Super Security Professional!
WHAT THE SECURITY OFFICER OF THE '90s IS EXPECTED TO KNOW
There is a task force working with the American Bankers Association attempting to formulate a certification program for financial institution security officers. We were impressed by the list of knowledge thought to be required in order to consider a security officer qualified. The following is quoted directly from Peter Baldassaro of Hibernia National Bank in New Orleans, a member of the task force, during a presentation on the Certification Program at the ABA Security and Risk Management Conference in Anaheim on January 26, 1990.
"In the process of evaluating the certification needs, we identified a number of things that the security professional should be versed in.
"First, he has to have a written security program that's approved by the Board.
"We feel that he should be able to identify the responsibilities of the security function, the operating standards, the adequate procedures for robberies and dealing with robbery situations.
"He should be able to address fraud, the regulatory requirements, and the actual investigative function.
"He should be knowledgeable on security devices, on emergency situations, electronic funds transfers, currency transaction reports, criminal referral forms, life safety training, and consumer questions.
"As to the security devices, he should be expert in alarms for robbery, burglary access control, duress, CCTV, vaults, bandit barriers, and communication equipment-specifically radios and cellular telephones.
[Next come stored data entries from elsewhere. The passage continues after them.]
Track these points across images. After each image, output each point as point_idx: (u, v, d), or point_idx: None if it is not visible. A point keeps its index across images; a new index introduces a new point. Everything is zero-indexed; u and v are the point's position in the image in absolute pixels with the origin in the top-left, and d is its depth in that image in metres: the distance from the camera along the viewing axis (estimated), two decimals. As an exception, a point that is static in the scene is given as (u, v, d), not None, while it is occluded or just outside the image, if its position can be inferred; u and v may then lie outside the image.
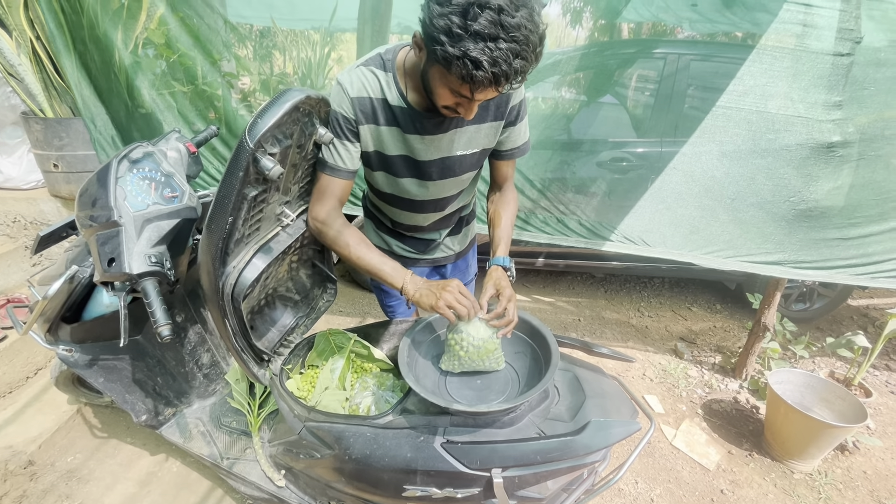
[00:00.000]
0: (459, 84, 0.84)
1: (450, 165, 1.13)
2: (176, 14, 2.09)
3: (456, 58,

"He should have a knowledge of the various robbery response devices such as electronic trackers and dye packs. And he should know the technical standards of the equipment and the devices that he plans to employ.
"He should be very, very thorough on his knowledge of criminal events to deal with internal fraud, embezzlements, drug activity, falsification of records and insurance fraud.
"He should be able to deal with external fraud on checks, credit cards, wire transfers, new accounts, ATM robberies, burglaries and larcenies.
"He should be up to date on the legislature and laws concerning polygraph, drug analysis, bio analysis (that's fingerprints, hair, urine and such).
"He should be able to conduct a background screening for new applicants or loan customers discreetly and thoroughly.
"And he should be able to develop disaster plans for life safety and for business resumption, dealing with evacuation, training of employees, and the testing of all applicable systems.
"He also has some legal responsibilities with the regulatory functions and he's got administrative responsibilities dealing with budgets, planning risk assessment and other topics."
Pretty tall order for our SUPER SECURITY PROFESSIONALS! Fortunately, most of the security officers we know fit the bill!